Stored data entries
╭──

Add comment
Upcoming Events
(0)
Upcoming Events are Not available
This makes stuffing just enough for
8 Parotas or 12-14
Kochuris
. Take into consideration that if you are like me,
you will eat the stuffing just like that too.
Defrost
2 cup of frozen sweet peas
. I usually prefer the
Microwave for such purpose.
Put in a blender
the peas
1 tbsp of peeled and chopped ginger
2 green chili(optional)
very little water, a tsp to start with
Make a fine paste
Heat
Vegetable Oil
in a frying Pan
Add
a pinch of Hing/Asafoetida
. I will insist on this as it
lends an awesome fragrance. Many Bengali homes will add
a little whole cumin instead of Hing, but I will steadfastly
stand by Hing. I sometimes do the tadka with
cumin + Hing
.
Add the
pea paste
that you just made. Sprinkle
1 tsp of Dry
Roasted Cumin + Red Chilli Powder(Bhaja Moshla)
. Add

╰──

## HOW TO COMPLETE THIS TASK
Exactly the lines from the one containing "a little whole" to the last line of the entries above must be duplicated, with both of those lines included and nothing more.

## ANSWER FOR THE TASK
a little whole cumin instead of Hing, but I will steadfastly
stand by Hing. I sometimes do the tadka with
cumin + Hing
.
Add the
pea paste
that you just made. Sprinkle
1 tsp of Dry
Roasted Cumin + Red Chilli Powder(Bhaja Moshla)
. Add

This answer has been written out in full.